I’m an avid fan of The Sims series. I love creating my own people, building houses (even if they’re all boxes), and being able to have complete control of my own little world. I like being able to have the tools to express my own creativity and show off my skills (or lack of) within the game, or go on adventures and unlock secrets from the comfort of my own bed. Despite all this, there’s something that frustrates me more than the theories of what really happened to Bella Goth: the love/hate relationship I have with The Sims 4.
Base Game Woes
Like many fans of The Sims series, when I first heard about the release of The Sims 4, I was overly excited. I had been playing The Sims 3 and was ready for something new. Between the new Create A Sim demo and the videos showing off the new build mode manipulation, I couldn’t wait. When I finally got the base game, I was a little disappointed. It felt more like a demo than an actual release.
Let me make it clear: I don’t completly hate The Sims 4. The game is quirky, charming, and has an aesthetically pleasing cartoon appearance. If the game were more realistic, it wouldn’t have the same feeling that comes with the series. There’s a lot that the game has done well, like multitasking, which is a huge step forward, wall manipulation, and the entire Create A Sim mode.
The game still has a lot of potential to enhance gameplay. Rachel Franklin, the Vice President and General Manager of The Sims Studios, has said in an interview that it’s a foundation to be built upon. Even then, the base game is still very bare. While some features had major upgrades, a lot of basic gameplay is missing. Pools and dishwashers are free DLC, and it took a long time before door lock options were available. Two of those free DLCs were actually part of both The Sims 2 and 3 base games.
Harder, Better, Faster, Stronger
Of course, EA is still developing a better game experience. The removal of the open world has lead to smoother loading processes and better graphics support. Many players have said that the open world in the previous game not only caused their games to crash, but would also take longer to load or even start up. Graphics took longer to sharpen or objects would appear grey when moving from one part of the town to the other. There was also the issue of lagging, which could have been caused by a number of reasons.
Personally, I did enjoy the open world, but I understand why EA took it out. It was the same reason they took out colour wheels – to improve game performance. After all, who actually enjoys their game crashing at crucial points?

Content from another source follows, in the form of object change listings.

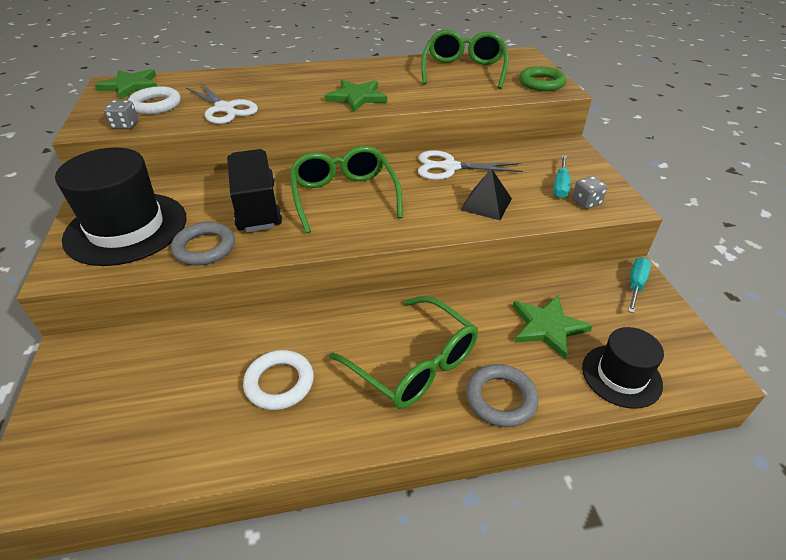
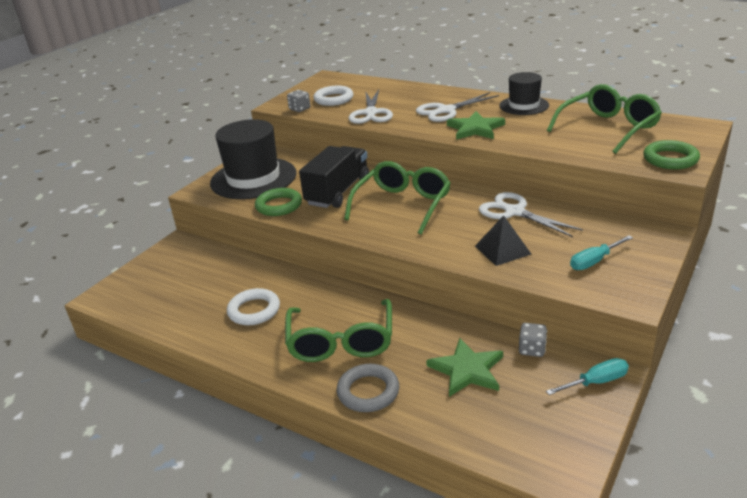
camera: 45 degrees right, 10 degrees down
green star [95,69,158,99] -> none
grey ring [171,222,235,265] -> green ring [255,188,302,216]
grey dice [572,176,607,209] -> grey dice moved to [519,323,547,357]
black hat [582,327,664,409] -> black hat moved to [499,72,549,115]
none -> white scissors [416,92,499,122]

With the focus being brought back to specific households, the intimate feeling people had with their virtual families in the first two games is more prominent in the fourth as well.
As someone who does like to keep within these intimate households, what bothers me isn’t the lack of toddlers (babies and toddlers have always annoyed me to the point where I used cheats to turn them into kids), but the lack of expansions for families. There should be more stuff available for different life stages, but the focus is more so on adults and young adults. Many of them are used in the trailers for Get To Work or for Get Together, but there isn’t as much available for elders or kids, or even different lifestyles like farmers or city slickers.

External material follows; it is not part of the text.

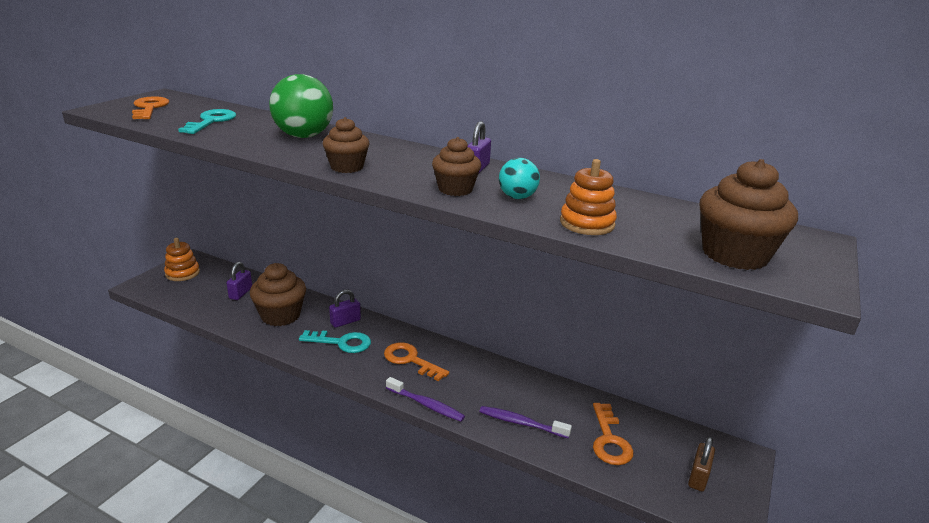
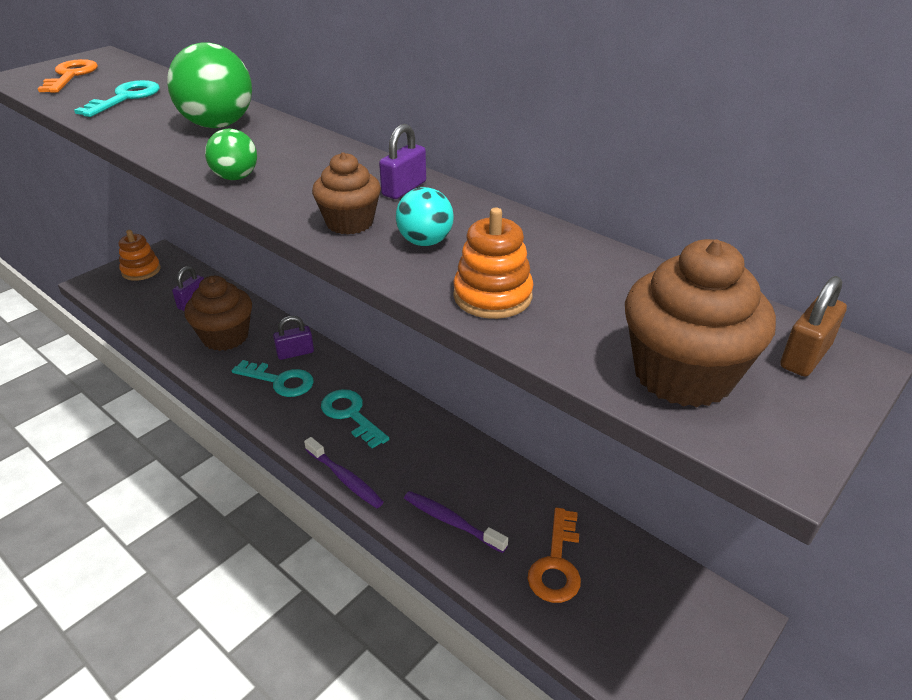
camera: 15 degrees right, 10 degrees up
brown cupcake [323,117,369,173] -> green ball [205,129,257,180]
orange key [384,342,449,381] -> turquoise key [321,389,389,449]
brown padlock [688,437,715,492] -> brown padlock moved to [780,276,847,377]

At the same time, EA isn’t made up of dumb people. They fully know that there are fans out there who are willing to pay money for extra features. Producing these extra packs every so often with one or two things that may actually interest someone means that EA can gain some money to work on more expansions and stuff packs. They’re supposed to be making money though, seeing as how they are a company. The problem is that these packs aren’t necessarily what the game needs. Yes, yoga is great and camping is fun, but when it comes to extra kitchen appliances or fancy outdoor furniture, there are hundreds of places to download those things for free made by people within the community.
These packs should provide something that is a little harder for modders to create, like more worlds with a larger number of lots or even lots within lots (like Sylvan Glade or Sixam). Similarly, there should be more packs with workplaces that are less linear and a little more creative. Why interrogate the same three ghosts about a crime when sims can freely do what the player feels needs to be done?
Overall, The Sims 4 has a lot of potential to be a better game, but there’s still a long way to go. Quick loading screens and multitasking have made the game more enjoyable, but when stuff packs are aimed to target the same age range, it leaves a lot left to be desired. Hopefully these new expansions and stuff packs will bring more to the game.